* Task prompt
Each entry below should be echoed exactly, with pictures omitted.
+++
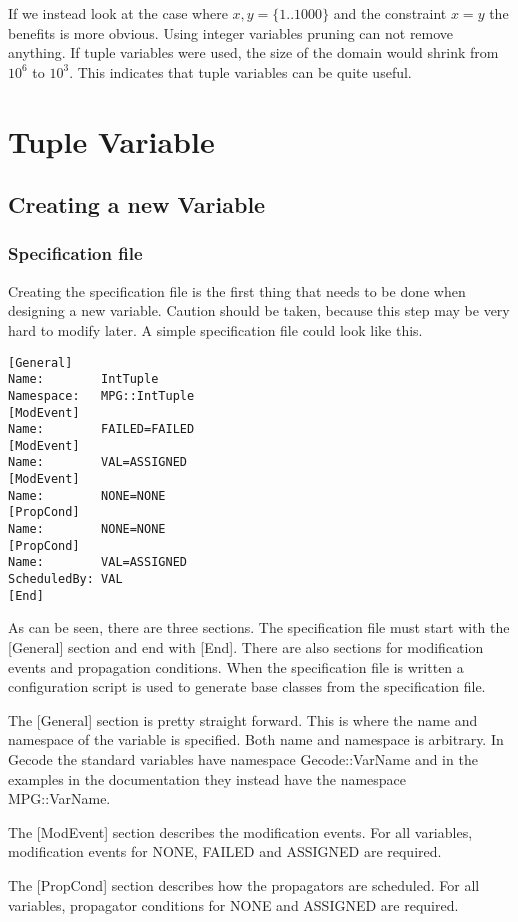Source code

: \documentclass[a4paper,11pt]{article}
\begin{document}
If we instead look at the case where $x,y=\{1..1000\}$ and the constraint $x=y$ the benefits is more obvious. Using integer variables pruning can not remove anything. If tuple variables were used, the size of the domain would shrink from $10^6$ to $10^3$. This indicates that tuple variables can be quite useful.

\section{Tuple Variable}

\subsection{Creating a new Variable}
\subsubsection{Specification file}
Creating the specification file is the first thing that needs to be done when designing a new variable. Caution should be taken, because this step may be very hard to modify later. A simple specification file could look like this.

\begin{lstlisting}[frame=single]
[General]
Name:        IntTuple
Namespace:   MPG::IntTuple
[ModEvent]
Name:        FAILED=FAILED
[ModEvent]
Name:        VAL=ASSIGNED
[ModEvent]
Name:        NONE=NONE
[PropCond]
Name:        NONE=NONE
[PropCond]
Name:        VAL=ASSIGNED
ScheduledBy: VAL
[End]
\end{lstlisting}

As can be seen, there are three sections. The specification file must start with the [General] section and end with [End]. There are also sections for modification events and propagation conditions. When the specification file is written a configuration script is used to generate base classes from the specification file.

The [General] section is pretty straight forward. This is where the name and namespace of the variable is specified. Both name and namespace is arbitrary. In Gecode the standard variables have namespace Gecode::VarName and in the examples in the documentation they instead have the namespace MPG::VarName.

The [ModEvent] section describes the modification events. For all variables, modification events for NONE, FAILED and ASSIGNED are required.

The [PropCond] section describes how the propagators are scheduled. For all variables, propagator conditions for NONE and ASSIGNED are required.
\end{document}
+++
* Task answer
Source code

: \documentclass[a4paper,11pt]{article}
\begin{document}
If we instead look at the case where $x,y=\{1..1000\}$ and the constraint $x=y$ the benefits is more obvious. Using integer variables pruning can not remove anything. If tuple variables were used, the size of the domain would shrink from $10^6$ to $10^3$. This indicates that tuple variables can be quite useful.

\section{Tuple Variable}

\subsection{Creating a new Variable}
\subsubsection{Specification file}
Creating the specification file is the first thing that needs to be done when designing a new variable. Caution should be taken, because this step may be very hard to modify later. A simple specification file could look like this.

\begin{lstlisting}[frame=single]
[General]
Name:        IntTuple
Namespace:   MPG::IntTuple
[ModEvent]
Name:        FAILED=FAILED
[ModEvent]
Name:        VAL=ASSIGNED
[ModEvent]
Name:        NONE=NONE
[PropCond]
Name:        NONE=NONE
[PropCond]
Name:        VAL=ASSIGNED
ScheduledBy: VAL
[End]
\end{lstlisting}

As can be seen, there are three sections. The specification file must start with the [General] section and end with [End]. There are also sections for modification events and propagation conditions. When the specification file is written a configuration script is used to generate base classes from the specification file.

The [General] section is pretty straight forward. This is where the name and namespace of the variable is specified. Both name and namespace is arbitrary. In Gecode the standard variables have namespace Gecode::VarName and in the examples in the documentation they instead have the namespace MPG::VarName.

The [ModEvent] section describes the modification events. For all variables, modification events for NONE, FAILED and ASSIGNED are required.

The [PropCond] section describes how the propagators are scheduled. For all variables, propagator conditions for NONE and ASSIGNED are required.
\end{document}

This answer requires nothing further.